Read on for details.
Update: See this post for a sample implementation in WPF.
Have you ever wondered how to access the various font colours and styles found throughout Windows, such as that of the ‘Main Instruction’ text in the Task Dialog shown above?
If you are using WPF, the SystemFonts class might sound promising at first. However, this class only exposes the following: the icon font, caption font, small caption font, menu font, message font and status font. These aren’t very exciting – in fact, they are all simply 9pt Segoe UI in Windows Vista/7 Aero. (Aside: early Windows 8 builds use 11pt Segoe UI Semilight as the caption (and small caption) font.) For those using Win32 directly, the SystemFonts class wraps around
the SystemParametersInfo function (specifically with the messages SPI_GETNONCLIENTMETRICS and SPI_GETICONTITLELOGFONT) the GetThemeSysFont function.
MSDN offers some guidance on default fonts and colours in Windows Vista/7: apparently ‘Main Instruction’ text is 12pt #003399 Segoe UI. This table, while helpful, is not comprehensive, and in general it’s not a good idea to hard-code this kind of thing, as themes/visual styles are liable to change.
The keys lie in the Visual Styles APIs, introduced in Windows XP. In particular, the GetThemeFont function and GetThemeColor function (with the TMT_TEXTCOLOR property identifier), both found in UxTheme.dll. We simply need to specify the ‘part and state’ of the control in question (these are defined in Vsstyle.h and Vssym32.h). ‘Main Instruction’ text, for example, is referenced by the TEXT_MAININSTRUCTION part in the TEXTSTYLE class.
Regrettably, visual styles APIs only work when visual styles are enabled (who’d have thought it?). That is to say, we can’t rely on them with classic themes (Windows Classic and the High Contrast themes).
I emailed the very knowledgeable Larry Osterman about this, and he was kind enough to respond:
AeroStyle.xml tells which metrics to ask for which theme parts (for the OS that matches the version of the SDK it’s in), but there’s no theme API support for classic modes.

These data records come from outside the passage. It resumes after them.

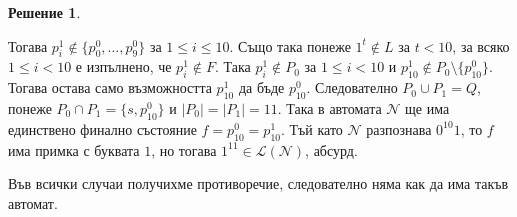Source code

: \documentclass{article}
\newcommand{\N}{\mathcal{N}}
\newcommand{\calL}{\mathcal{L}}
\theoremstyle{definition}
\newtheorem*{solution}{Решение}
\begin{document}
\begin{solution}
\begin{enumerate}
\begin{itemize}
                        Тогава $p^1_i \notin \{ p^0_0, \dots, p^0_9 \}$ за $1 \leq i \leq 10$.
                        Също така понеже $1^t \notin L$ за $t < 10$, за всяко $1 \leq i < 10$ е изпълнено, че $p^1_i \notin F$.
                        Така $p^1_i \notin P_0$ за $1 \leq i < 10$ и $p^1_{10} \notin P_0 \setminus \{ p^0_{10} \}$.
                        Тогава остава само възможността $p^1_{10}$ да бъде $p^0_{10}$.
                        Следователно $P_0 \cup P_1 = Q$, понеже $P_0 \cap P_1 = \{ s, p^0_{10} \}$ и $|P_0| = |P_1| = 11$.
                        Така в автомата $\N$ ще има единствено финално състояние $f = p^0_{10} = p^1_{10}$.
                        Тъй като $\N$ разпознава $0^{10}1$, то $f$ има примка с буквата $1$, но тогава $1^{11} \in \calL(\N)$, абсурд.
              \end{itemize}
    \end{enumerate}
    Във всички случаи получихме противоречие, следователно няма как да има такъв автомат.
\end{solution}
\end{document}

Basically they get the metric they’re looking for from the AeroStyle.xml file.
AeroStyle.xml is included in the latest versions of the Windows SDK. It contains the same classes and parts and states mentioned earlier in an XML format. The ‘MainInstruction’ part in the ‘TextStyle’ class looks like this, for instance:
<TextColor>0 51 153</TextColor>
<Font>Segoe UI, 12, Quality:ClearType</Font>
Of interest are the ‘ClassicValue’ elements. When visual styles are disabled, it seems that ‘Main Instruction’ text uses the caption font (8pt bold Microsoft Sans Serif, as it happens).